Two days later Mrs. Treeves appeared at the shop with Dinah walking beside her. ‘Your father wishes it, and after all we’ve got to have the what-do-you-call-its for you somehow or other, as I always say.’
‘But, Mummy, isn’t this the Esther Johnstone? The one you wrote to me about?’
‘Oh, yes, I dare say, but it doesn’t signify. He always has to have somebody to get away from me,’ she said plaintively.
‘Why must we go to her?’
‘We must do as your father wishes. I always do.’
She had grown into a door mat. His infidelities had turned her into a piece of oakum on which people only wiped their boots. She and Dinah appeared in the doorway of Esther’s over-smart shop in South Moulton Street. It was very small, somewhat overdone, and what servants would undoubtedly have called elegant. Esther had not expected a girl who was so attractive for her years, and had nothing of the big bust, or the liver-extract bluestocking look.
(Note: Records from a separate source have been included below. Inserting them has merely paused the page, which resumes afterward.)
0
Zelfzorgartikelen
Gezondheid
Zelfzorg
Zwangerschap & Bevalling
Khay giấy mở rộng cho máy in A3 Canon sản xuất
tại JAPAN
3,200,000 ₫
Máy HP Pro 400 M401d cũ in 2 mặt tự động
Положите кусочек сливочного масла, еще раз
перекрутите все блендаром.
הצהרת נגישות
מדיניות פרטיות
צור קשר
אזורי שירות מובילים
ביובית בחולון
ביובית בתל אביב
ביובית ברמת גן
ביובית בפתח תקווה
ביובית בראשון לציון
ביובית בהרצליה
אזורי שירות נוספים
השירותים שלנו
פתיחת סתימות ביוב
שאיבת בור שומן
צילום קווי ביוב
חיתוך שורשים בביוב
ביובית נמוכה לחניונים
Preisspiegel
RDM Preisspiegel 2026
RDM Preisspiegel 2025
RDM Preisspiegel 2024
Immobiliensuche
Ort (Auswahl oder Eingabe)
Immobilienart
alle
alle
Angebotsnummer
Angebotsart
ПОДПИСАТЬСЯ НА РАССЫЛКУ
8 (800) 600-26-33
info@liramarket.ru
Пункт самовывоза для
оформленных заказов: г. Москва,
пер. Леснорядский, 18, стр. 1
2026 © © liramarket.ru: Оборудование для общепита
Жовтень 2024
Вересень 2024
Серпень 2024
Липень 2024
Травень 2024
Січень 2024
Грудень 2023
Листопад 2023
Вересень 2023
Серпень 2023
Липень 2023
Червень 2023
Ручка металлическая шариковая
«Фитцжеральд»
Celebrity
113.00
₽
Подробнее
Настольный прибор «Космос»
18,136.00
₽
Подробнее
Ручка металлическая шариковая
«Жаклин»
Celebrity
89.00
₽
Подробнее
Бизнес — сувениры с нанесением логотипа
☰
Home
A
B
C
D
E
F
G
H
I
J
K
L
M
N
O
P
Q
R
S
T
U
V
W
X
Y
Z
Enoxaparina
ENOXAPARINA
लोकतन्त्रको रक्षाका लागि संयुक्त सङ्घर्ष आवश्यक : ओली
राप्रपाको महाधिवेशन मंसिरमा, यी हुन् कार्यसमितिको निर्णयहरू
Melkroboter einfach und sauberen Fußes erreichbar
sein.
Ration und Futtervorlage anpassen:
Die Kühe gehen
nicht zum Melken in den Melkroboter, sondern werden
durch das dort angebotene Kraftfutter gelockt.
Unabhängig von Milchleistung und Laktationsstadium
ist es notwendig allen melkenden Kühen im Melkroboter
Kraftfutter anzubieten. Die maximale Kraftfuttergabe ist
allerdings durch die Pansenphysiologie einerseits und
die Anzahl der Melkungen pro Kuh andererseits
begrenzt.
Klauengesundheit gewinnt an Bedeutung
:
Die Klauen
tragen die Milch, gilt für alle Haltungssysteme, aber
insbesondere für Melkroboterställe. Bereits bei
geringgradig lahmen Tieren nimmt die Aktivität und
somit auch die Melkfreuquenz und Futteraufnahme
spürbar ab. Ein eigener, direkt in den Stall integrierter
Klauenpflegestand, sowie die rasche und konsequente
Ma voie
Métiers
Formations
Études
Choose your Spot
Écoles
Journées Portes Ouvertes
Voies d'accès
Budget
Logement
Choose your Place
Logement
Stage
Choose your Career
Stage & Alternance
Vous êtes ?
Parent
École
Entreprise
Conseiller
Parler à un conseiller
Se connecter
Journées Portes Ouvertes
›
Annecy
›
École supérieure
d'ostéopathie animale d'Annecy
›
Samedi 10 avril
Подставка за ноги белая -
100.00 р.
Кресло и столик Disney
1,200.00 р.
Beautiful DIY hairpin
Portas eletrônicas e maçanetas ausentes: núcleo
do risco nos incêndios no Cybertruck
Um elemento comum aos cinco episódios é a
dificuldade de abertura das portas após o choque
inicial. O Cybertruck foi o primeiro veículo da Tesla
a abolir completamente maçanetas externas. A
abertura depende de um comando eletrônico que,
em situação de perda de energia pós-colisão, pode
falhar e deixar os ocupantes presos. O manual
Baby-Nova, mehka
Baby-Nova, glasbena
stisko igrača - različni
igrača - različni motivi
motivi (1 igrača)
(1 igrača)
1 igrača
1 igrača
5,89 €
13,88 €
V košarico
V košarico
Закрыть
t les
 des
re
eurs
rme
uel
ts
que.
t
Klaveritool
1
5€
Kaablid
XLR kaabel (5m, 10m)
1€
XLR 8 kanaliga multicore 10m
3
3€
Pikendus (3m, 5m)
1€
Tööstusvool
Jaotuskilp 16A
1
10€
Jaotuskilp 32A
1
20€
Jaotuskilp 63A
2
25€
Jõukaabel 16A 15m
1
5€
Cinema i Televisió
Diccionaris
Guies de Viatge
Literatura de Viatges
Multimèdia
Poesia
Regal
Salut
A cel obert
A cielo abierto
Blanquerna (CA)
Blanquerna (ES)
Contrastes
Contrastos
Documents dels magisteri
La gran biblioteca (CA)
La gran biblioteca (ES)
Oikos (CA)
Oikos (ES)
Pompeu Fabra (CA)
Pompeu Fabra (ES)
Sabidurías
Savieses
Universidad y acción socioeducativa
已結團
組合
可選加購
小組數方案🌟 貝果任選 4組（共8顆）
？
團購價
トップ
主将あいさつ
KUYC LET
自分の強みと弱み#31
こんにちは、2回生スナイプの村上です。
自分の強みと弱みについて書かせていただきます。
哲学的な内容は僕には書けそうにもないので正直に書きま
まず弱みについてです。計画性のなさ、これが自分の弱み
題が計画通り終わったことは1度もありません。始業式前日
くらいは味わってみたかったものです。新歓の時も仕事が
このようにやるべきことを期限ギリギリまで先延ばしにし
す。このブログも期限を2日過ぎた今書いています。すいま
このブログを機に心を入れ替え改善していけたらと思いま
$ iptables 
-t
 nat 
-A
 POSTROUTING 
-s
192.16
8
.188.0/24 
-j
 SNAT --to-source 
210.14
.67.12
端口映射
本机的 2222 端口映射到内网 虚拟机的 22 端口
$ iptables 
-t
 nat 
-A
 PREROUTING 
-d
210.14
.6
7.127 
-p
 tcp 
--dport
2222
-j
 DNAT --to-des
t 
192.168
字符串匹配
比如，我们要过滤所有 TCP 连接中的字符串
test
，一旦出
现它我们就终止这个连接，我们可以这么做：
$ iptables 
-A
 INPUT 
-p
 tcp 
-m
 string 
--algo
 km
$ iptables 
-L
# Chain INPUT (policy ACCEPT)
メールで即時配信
This was going to be an easy job.
Dinah knew that she hated Esther, and that her mother was obviously very nervous. When she got frightened she had a disconcerting way of forgetting her nouns, and of talking helplessly of ‘thingummys’ and ‘what’s-its-names’, trusting to the perspicacity of others to fill in the missing words.
She stumbled blindly to a small gold chair, and perched herself upon it, looking more than ever like a robin on a precarious twig. She sat there thrumming the patent leather bag that she held, fidgeting with her gold chains, and watching all that was going on in a dazed fashion.
Dinah would always remember that, because it was then that she knew with such grim finality that there was more than a little gap between them; there was a world.